Autoimmune liver diseases (AILD) are immune-mediated disorders in which CD4 T cells may play a central role. However, self-antigen-specific CD4 T cells are mainly characterized in the bloodstream, and the link with the immune response in the targeted tissue is a difficult and under-studied task in AILD. We hypothesize that circulating self-antigen-specific CD4 T cells contain dominant hepatic CD4 T cell clonotypes and represent liver-derived autoreactive CD4 T cells. Single cell transcriptomic analysis of circulating self-antigen-specific CD4 T cells reveal a specific B-helper and immuno-exhausted transcriptional profile, which is conserved for different autoantigens, but distinct from several other types of foreign antigen specificities. The dominant hepatic CD4 T cell clones shared a similar transcriptomic signature and were enriched in the circulating PD1+ TIGIT+ HLA-DR+ CD4 T cell subset. In liver biopsy, PD1+ CD4 T cells were present in tertiary lymphoid structure, reinforcing the hypothesis of a pathogenic role of these cells. Using a mouse model, we demonstrated antigen-specific CD4 T cells acquired the immuno-exhausted transcriptional profile when they accumulated in the liver after local antigen reactivity. Inhibition of immune checkpoint molecules contributed to increased hepatic damages in a CD4 T cell dependent manner. This study reveals the origin of liver-autoreactive CD4 T cells in the blood of AILD patients that are imprinted by the liver environment and recirculate from the damaged tissue during the active phase of the disease.
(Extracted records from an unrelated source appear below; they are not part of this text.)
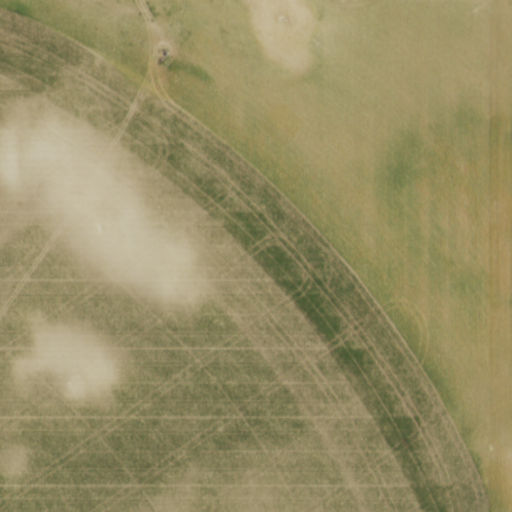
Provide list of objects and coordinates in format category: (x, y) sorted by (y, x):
crop: (255, 255)
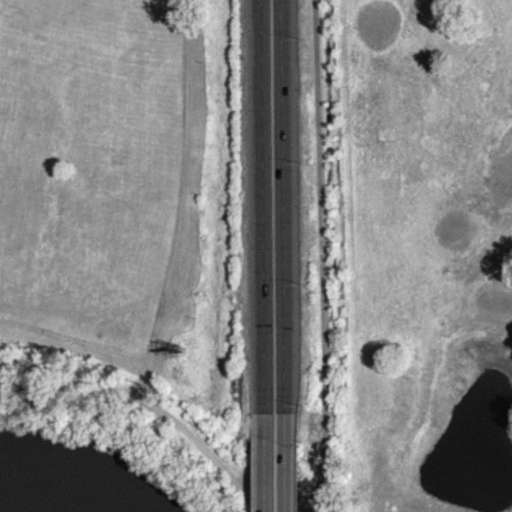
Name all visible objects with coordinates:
park: (85, 178)
road: (264, 205)
road: (283, 206)
road: (321, 256)
park: (420, 256)
road: (152, 407)
road: (266, 462)
road: (286, 462)
river: (46, 501)
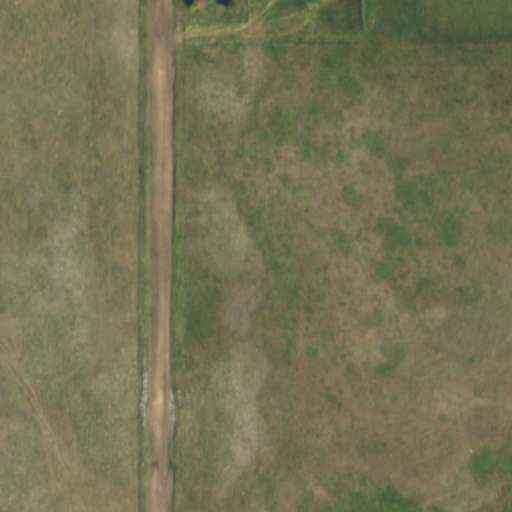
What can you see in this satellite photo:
road: (162, 256)
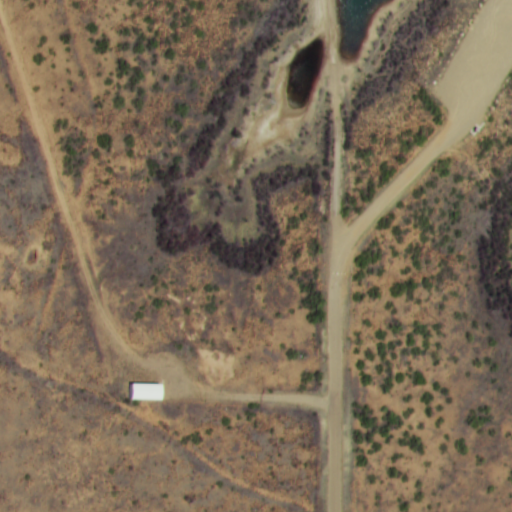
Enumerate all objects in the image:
road: (351, 237)
road: (95, 282)
building: (144, 393)
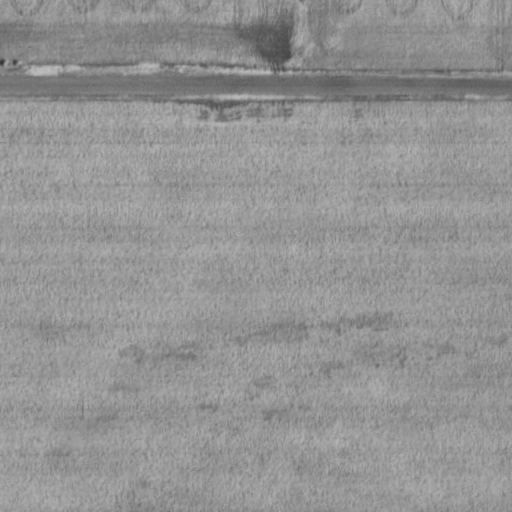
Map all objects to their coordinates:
road: (256, 85)
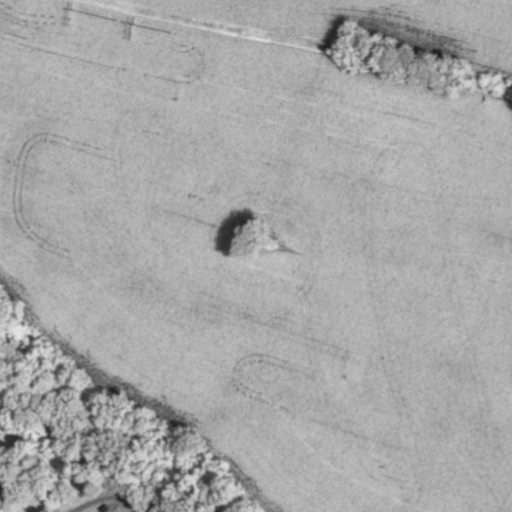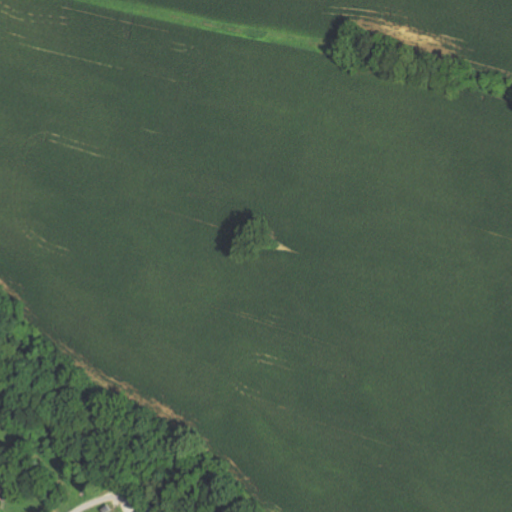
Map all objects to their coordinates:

In addition, this study also shows how immune checkpoint molecules contribute to local antigen-specific tolerance in the liver, which may be dysregulated in AILD and immunotherapy-induced acute hepatitis. Finally, our study enables tracking and isolating liver autoreactive CD4 T cells in future diagnostic and therapeutic purposes. ### Competing Interest Statement The authors have declared no competing interest.